If you search online about writing R package, then it is easy to get impression that writing R package is a complex process, that requires multiple other packages to be installed and learned.
Writing R packages is actually astounding straightforward and doesn't require any extra packages. All you need for a minimal package is:
DESCRIPTION
file describing your packageNAMESPACE
file specifying imported packages/functions and exported functionsR/
directory storing R functionsman/
directory storing manuals of functions
Alternatively you can get package template structure populated by base R function package.skeleton
. I usually find it easier to take an existing package, copy and edit DESCRIPTION
, NAMESPACE
, and a single Rd
file from man
directory. I don't have to remember exact fields/functions names.
-
Use
Imports:
field to specify other packages that your package is using. It is a good practice to use as few dependencies as necessary. More on the subject can be found at tinyverse.org. -
If some functionality of your package is not essential, and requires other packages, then those packages can be listed in
Suggests:
field. This means that those packages don't have to be installed together with your package, but attempt of using a functionality without suggested package will raise an error. Note that code using suggested packages must be escaped, for example like this
if (requireNamespace("other.pkg", quietly=TRUE)) {
other.pkg::other.fun()
} else stop("this function requires 'other.pkg' package, install and retry")
File defines interfaces to other packages and its users.

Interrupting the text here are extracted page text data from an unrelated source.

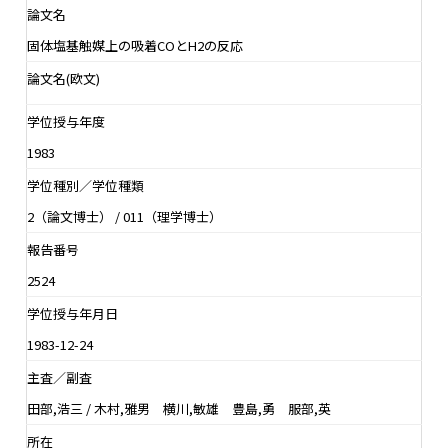
論文名
固体塩基触媒上の吸着COとH2の反応
論文名(欧文)
学位授与年度
1983
学位種別／学位種類
2（論文博士） / 011（理学博士）
報告番号
2524
学位授与年月日
1983-12-24
主査／副査
田部,浩三 / 木村,雅男 横川,敏雄 豊島,勇 服部,英
所在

Defining an import brings functions from external packages to scope of your package. You can either bring all functions from a package:
import(data.table)
Or bring only selected functions:
importFrom(data.table, fread, fwrite)
Exporting defines functions of your package that are meant to be used by its users, or other packages.
export(hello, anError)
If you want your function to act as a method, then you need export it using S3method
rather than export
S3method("print", myclass1)
S3method("as.data.frame", myclass1)
It is good practice to, whenever possible, avoid breaking changes in exported functions.
This directory contains R scripts. In most cases you keep only definition of R functions there.
hello = function() "world"
anError = function() stop("here it is")
Each exported function should have manual. Internal (non-exported) functions may have manual as well, but those are not required by a package check.
\name{hello}
\alias{hello}
\title{ Prints 'world' string }
\description{
Description on hello function.
}
\usage{
hello()
}
\value{
Scalar character \code{"world"}.
}
\seealso{\code{\link{anError}}}
\examples{
hello()
}
\keyword{ data }
It is easiest to re-use existing manual file as a template.
Our package is ready.
We can build package tarballs (tar.gz
file) which is the standard format to distribute R packages.
R CMD build .
To check the package, we use tarballs rather than a path to directory.
R CMD check mypkg_1.0.0.tar.gz
To install package
R CMD INSTALL mypkg_1.0.0.tar.gz
or from R
install.packages("mypkg_1.0.0.tar.gz")
Note that this won't automatically install dependencies required by your package. On the machine where you are developing the package those dependencies are most likely already installed. If they aren't, and if there are many dependencies, or dependencies have their own dependencies, then an automatic way to install them may be needed. In base R this can be solved in a way described in "Install a local R package with dependencies from CRAN mirror", otherwise third party packages can be used to achieve the same.
Package may include tests, those are executed during R CMD check
. Tests should be defined as R scripts and placed into tests/
directory. They should not raise an error, as this is the condition that signals that a test failed.
stopifnot(
identical(hello(), "world")
)
If you want to tests that a function returned an error, you should catch it.
stopifnot(
inherits(e<-try(anError(), silent=TRUE), "try-error"),
identical(attr(e, "condition")$message, "here it is")
)
To render vignettes we need to use extra R package(s). The most lightweight out there is litedown
.
DESCRIPTION
needs to mention tools used for vignettes rendering:
Suggests: litedown
VignetteBuilder: litedown
Then Rmd
files goes into vignettes
directory.
Example Rmd
file header:
---
title: Document title
output:
litedown::html_format
vignette: >
%\VignetteEngine{litedown::vignette}
%\VignetteIndexEntry{How to ...}
---
If you want to use compiled code like C/C++/Fortran then the code of those should go to src
directory. In such case you also need to use useDynLib
call in NAMESPACE
file and an src/init.c
file.
For more see official R manual Writing R Extensions.